Render every line of text in the records below as a Markdown table with two columns, Row and Line, numbering the rows and omitting blank lines. Leave the pictures out of the answer.

Provided entries.
• • • • •

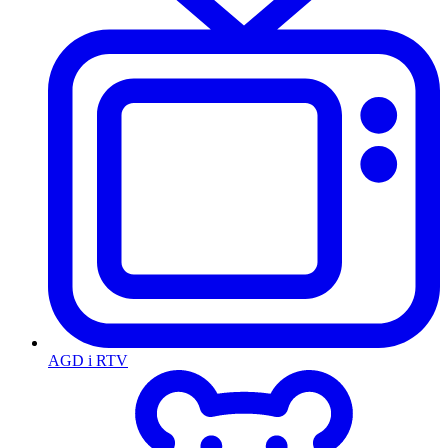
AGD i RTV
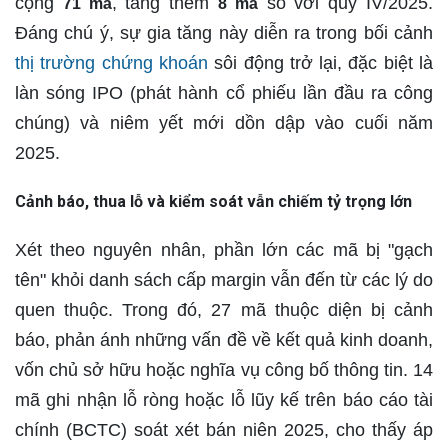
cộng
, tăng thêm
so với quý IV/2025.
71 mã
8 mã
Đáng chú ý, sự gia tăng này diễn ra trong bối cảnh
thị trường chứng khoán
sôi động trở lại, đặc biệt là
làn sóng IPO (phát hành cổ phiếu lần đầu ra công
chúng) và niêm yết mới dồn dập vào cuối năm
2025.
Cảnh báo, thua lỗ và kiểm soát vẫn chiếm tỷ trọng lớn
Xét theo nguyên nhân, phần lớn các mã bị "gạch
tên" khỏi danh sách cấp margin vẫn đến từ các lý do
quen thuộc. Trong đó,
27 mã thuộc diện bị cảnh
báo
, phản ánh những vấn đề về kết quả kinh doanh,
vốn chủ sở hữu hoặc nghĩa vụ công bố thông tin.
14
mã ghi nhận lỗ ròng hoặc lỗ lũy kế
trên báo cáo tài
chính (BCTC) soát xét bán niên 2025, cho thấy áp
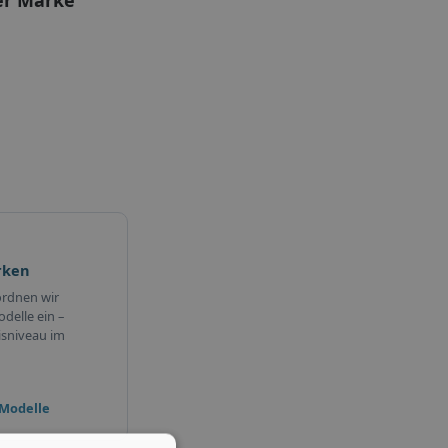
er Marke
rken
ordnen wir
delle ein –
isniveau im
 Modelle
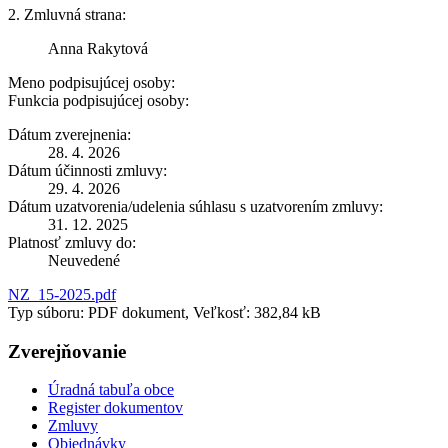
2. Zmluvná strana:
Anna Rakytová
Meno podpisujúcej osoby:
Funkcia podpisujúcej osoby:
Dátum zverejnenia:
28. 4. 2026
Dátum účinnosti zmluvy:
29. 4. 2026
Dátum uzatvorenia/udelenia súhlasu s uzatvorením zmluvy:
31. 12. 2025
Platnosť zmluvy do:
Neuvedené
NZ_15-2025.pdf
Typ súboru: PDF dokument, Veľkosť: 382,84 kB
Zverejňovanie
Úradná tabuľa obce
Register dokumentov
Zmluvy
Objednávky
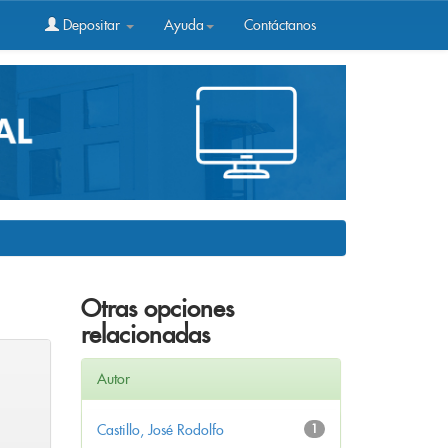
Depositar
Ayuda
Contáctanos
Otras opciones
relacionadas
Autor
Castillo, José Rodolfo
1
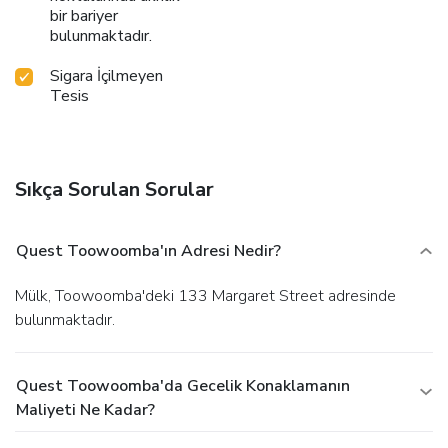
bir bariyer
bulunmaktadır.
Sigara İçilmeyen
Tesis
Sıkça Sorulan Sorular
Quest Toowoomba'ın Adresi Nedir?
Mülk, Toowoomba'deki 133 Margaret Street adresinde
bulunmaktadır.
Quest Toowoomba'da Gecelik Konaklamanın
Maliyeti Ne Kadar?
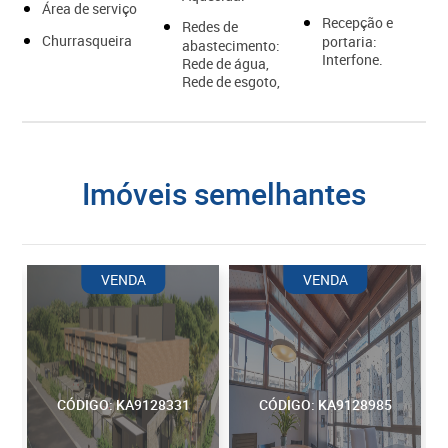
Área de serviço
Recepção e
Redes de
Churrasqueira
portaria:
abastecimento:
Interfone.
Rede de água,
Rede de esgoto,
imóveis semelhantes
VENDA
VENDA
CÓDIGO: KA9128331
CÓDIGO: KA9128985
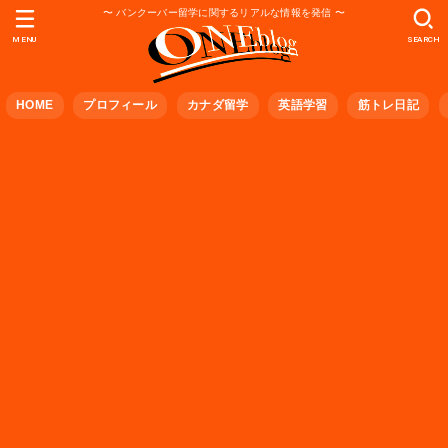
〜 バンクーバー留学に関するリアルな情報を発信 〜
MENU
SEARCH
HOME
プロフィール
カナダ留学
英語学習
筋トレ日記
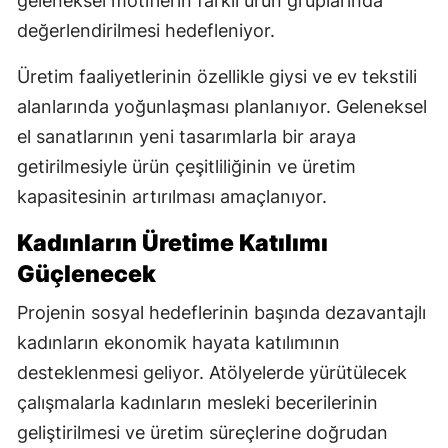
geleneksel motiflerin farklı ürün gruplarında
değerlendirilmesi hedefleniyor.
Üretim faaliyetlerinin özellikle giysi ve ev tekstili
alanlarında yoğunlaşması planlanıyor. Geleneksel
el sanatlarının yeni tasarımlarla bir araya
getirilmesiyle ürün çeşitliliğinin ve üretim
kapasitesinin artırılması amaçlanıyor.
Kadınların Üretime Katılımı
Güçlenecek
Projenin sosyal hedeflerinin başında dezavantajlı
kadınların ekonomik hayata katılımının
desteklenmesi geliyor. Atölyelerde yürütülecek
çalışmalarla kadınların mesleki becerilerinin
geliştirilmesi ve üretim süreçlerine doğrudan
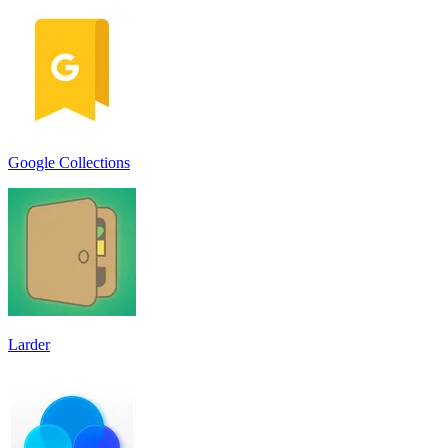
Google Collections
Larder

• • • • •

Output of the exercise.
| Row | Line |
|---|---|
| 1 | AGD i RTV |
| 2 | cộng |
| 3 | , tăng thêm |
| 4 | so với quý IV/2025. |
| 5 | 71 mã |
| 6 | 8 mã |
| 7 | Đáng chú ý, sự gia tăng này diễn ra trong bối cảnh |
| 8 | thị trường chứng khoán |
| 9 | sôi động trở lại, đặc biệt là |
| 10 | làn sóng IPO (phát hành cổ phiếu lần đầu ra công |
| 11 | chúng) và niêm yết mới dồn dập vào cuối năm |
| 12 | 2025. |
| 13 | Cảnh báo, thua lỗ và kiểm soát vẫn chiếm tỷ trọng lớn |
| 14 | Xét theo nguyên nhân, phần lớn các mã bị "gạch |
| 15 | tên" khỏi danh sách cấp margin vẫn đến từ các lý do |
| 16 | quen thuộc. Trong đó, |
| 17 | 27 mã thuộc diện bị cảnh |
| 18 | báo |
| 19 | , phản ánh những vấn đề về kết quả kinh doanh, |
| 20 | vốn chủ sở hữu hoặc nghĩa vụ công bố thông tin. |
| 21 | 14 |
| 22 | mã ghi nhận lỗ ròng hoặc lỗ lũy kế |
| 23 | trên báo cáo tài |
| 24 | chính (BCTC) soát xét bán niên 2025, cho thấy áp |
| 25 | er Marke |
| 26 | rken |
| 27 | ordnen wir |
| 28 | delle ein – |
| 29 | isniveau im |
| 30 |  Modelle |
| 31 | 2. Zmluvná strana: |
| 32 | Anna Rakytová |
| 33 | Meno podpisujúcej osoby: |
| 34 | Funkcia podpisujúcej osoby: |
| 35 | Dátum zverejnenia: |
| 36 | 28. 4. 2026 |
| 37 | Dátum účinnosti zmluvy: |
| 38 | 29. 4. 2026 |
| 39 | Dátum uzatvorenia/udelenia súhlasu s uzatvorením zmluvy: |
| 40 | 31. 12. 2025 |
| 41 | Platnosť zmluvy do: |
| 42 | Neuvedené |
| 43 | NZ_15-2025.pdf |
| 44 | Typ súboru: PDF dokument, Veľkosť: 382,84 kB |
| 45 | Zverejňovanie |
| 46 | Úradná tabuľa obce |
| 47 | Register dokumentov |
| 48 | Zmluvy |
| 49 | Objednávky |
| 50 | Depositar |
| 51 | Ayuda |
| 52 | Contáctanos |
| 53 | Otras opciones |
| 54 | relacionadas |
| 55 | Autor |
| 56 | Castillo, José Rodolfo |
| 57 | 1 |
| 58 | bir bariyer |
| 59 | bulunmaktadır. |
| 60 | Sigara İçilmeyen |
| 61 | Tesis |
| 62 | Sıkça Sorulan Sorular |
| 63 | Quest Toowoomba'ın Adresi Nedir? |
| 64 | Mülk, Toowoomba'deki 133 Margaret Street adresinde |
| 65 | bulunmaktadır. |
| 66 | Quest Toowoomba'da Gecelik Konaklamanın |
| 67 | Maliyeti Ne Kadar? |
| 68 | Área de serviço |
| 69 | Recepção e |
| 70 | Redes de |
| 71 | Churrasqueira |
| 72 | portaria: |
| 73 | abastecimento: |
| 74 | Interfone. |
| 75 | Rede de água, |
| 76 | Rede de esgoto, |
| 77 | imóveis semelhantes |
| 78 | VENDA |
| 79 | VENDA |
| 80 | CÓDIGO: KA9128331 |
| 81 | CÓDIGO: KA9128985 |
| 82 | 〜 バンクーバー留学に関するリアルな情報を発信 〜 |
| 83 | MENU |
| 84 | SEARCH |
| 85 | HOME |
| 86 | プロフィール |
| 87 | カナダ留学 |
| 88 | 英語学習 |
| 89 | 筋トレ日記 |
| 90 | geleneksel motiflerin farklı ürün gruplarında |
| 91 | değerlendirilmesi hedefleniyor. |
| 92 | Üretim faaliyetlerinin özellikle giysi ve ev tekstili |
| 93 | alanlarında yoğunlaşması planlanıyor. Geleneksel |
| 94 | el sanatlarının yeni tasarımlarla bir araya |
| 95 | getirilmesiyle ürün çeşitliliğinin ve üretim |
| 96 | kapasitesinin artırılması amaçlanıyor. |
| 97 | Kadınların Üretime Katılımı |
| 98 | Güçlenecek |
| 99 | Projenin sosyal hedeflerinin başında dezavantajlı |
| 100 | kadınların ekonomik hayata katılımının |
| 101 | desteklenmesi geliyor. Atölyelerde yürütülecek |
| 102 | çalışmalarla kadınların mesleki becerilerinin |
| 103 | geliştirilmesi ve üretim süreçlerine doğrudan |
| 104 | Google Collections |
| 105 | Larder |